Various grooving techniques are described in patent disclosures.
Hackett (U.S. Pat. No. 2,392,797), for example, discloses a technique for imparting rifling, fluting, ridging or the like to an internal tubular surface, particularly for a gun barrel or liner, through the use of a die and a mandrel arrangement including a mandrel having a surface configuration which is converse to that to be imparted to the tube. The die compresses the tube onto the mandrel, by relative axial movement of the tube and the die, as the tube moves through the die.
In Harvey, et al (U.S. Pat. No. 2,852,835), an apparatus is disclosed wherein metallic tubing is drawn through an annular formed by a stationary die and a cooperating rotatable rifling mandrel for simultaneously sizing the tubing and forming spiral projections on the interior surface of the tubing. The die includes a tapered frusto-conical lead-in portion followed by a cylindrical portion which gradually reduces the outside diameter of the tube to the desired final outside diameter. The initial contact of the internal surface of the tube on a portion of the rifling mandrel and the contact of the outer surface of the tube with the tapered lead-in portion of die occur concurrently. Hence, the spaced portions of the inside surface of the tube are radially forced into the grooves of the rifling mandrel simultaneously with a portion of the outer surface diameter reduction. No specific type of groove geometry is disclosed although the patent indicates that the technique is useful for the production of rifled aluminum barrels and the like.
Drawing techniques similar to that of Harvey, et al (U.S. Pat. No. 2,852,835) are shown by Nakamura, et al (U.S. Pat. No. 3,830,087), Koch, et al (U.S. Pat. Nos. 3,289,451 and 3,088,494), Hill (U.S. Pat. No. 3,292,408), House (U.S. Pat. No. 3,487,673), Sirois (U.S. Pat. No. 3,744,290), Stump (U.S. Pat. No. 4,161,112), and Tatsumi (U.S. Pat. No. 4,373,366). Grover, (U.S. Pat. No. 3,865,184) and Runyan, et al (U.S. Pat. No. 3,753,364), for example, both teach a horizontally disposed heat pipe as well as a method and apparatus for fabricating the heat pipe. Grover (U.S. Pat. No. 3,865,184) is primarily directed towards the actual heat pipe apparatus itself, describing, in detail, the very particular structure desired. Runyan, et al (U.S. Pat. No. 3,753,364) is primarily directed to a method and apparatus for producing capillary grooves on the inside tube surface of the heat pipe. The disclosed method and apparatus provide a means for fabricating a spiraled capillary groove by cutting the metal from the wall of the tube and raising and folding the cut metal over to provide a groove having a narrow opening for maximum capillary action. The cutting tool has a curved planar edge formed by the intersection of a planar surface and a cylindrical surface. The grooves produced thereby may have dimensions of a peak to trough depth on the order to 0.014 inches (0.3556 mm) and a spacing on the order of 0.007 inches (0.1778 mm) with the opening of the grooves narrower than the width of the grooves to provide optimum capillary action. The use of separate annular grooves of the same geometry is also disclosed. The method of placing the grooves in this inner tube wall surface is one of cutting with a cutting tool, and not a cold-drawing process.

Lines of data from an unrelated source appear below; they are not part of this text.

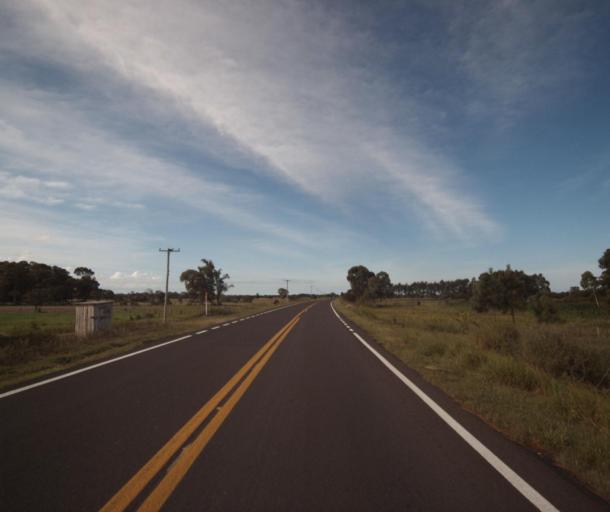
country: BR
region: Rio Grande do Sul
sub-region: Tapes
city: Tapes
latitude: -31.3210
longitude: -51.1233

When the metal for the inner surface of a tube shell is forced radially into grooves of a mandrel, there is a tendency for the metal to elongate along the longitudinal direction of the groove rather than radially filling the groove. This problem is exasperated as groove depth increases, as spacing between the grooves decreases, as drawing speed increases and, as well, in the case of hard metal workpieces.

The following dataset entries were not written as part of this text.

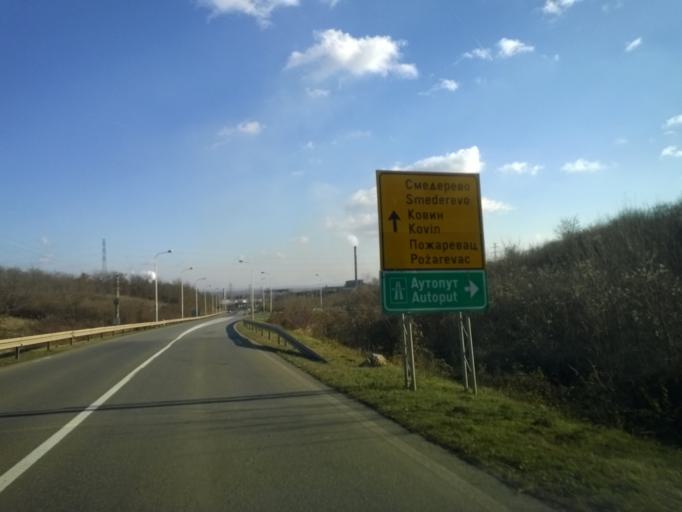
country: RS
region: Central Serbia
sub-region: Podunavski Okrug
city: Smederevo
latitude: 44.6098
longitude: 20.9522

In practice, no cold drawing method is known to the inventor which has been succesfully demonstrated as capable of making continuous shallow grooves in a hard metal such as steel, for example, continuous grooves having a depth of 0.020 inches (0.508 mm) with 0.040 inches (1.016 mm) between the grooves. More particularly, no cold drawing method is known to the inventor which is capable of rapidly making, in hard material, shallow continuous grooves that exhibit a uniform spiral along the length of the tube. Such grooves have particular application to heat pipes which use capillary grooves to transfer condensate from a condenser to an evaporator as the tubes exhibit increased heat transfer due to the extended surface and, accordingly, would be optimum "wicks" when used in thermosyphon-type heat pipe applications.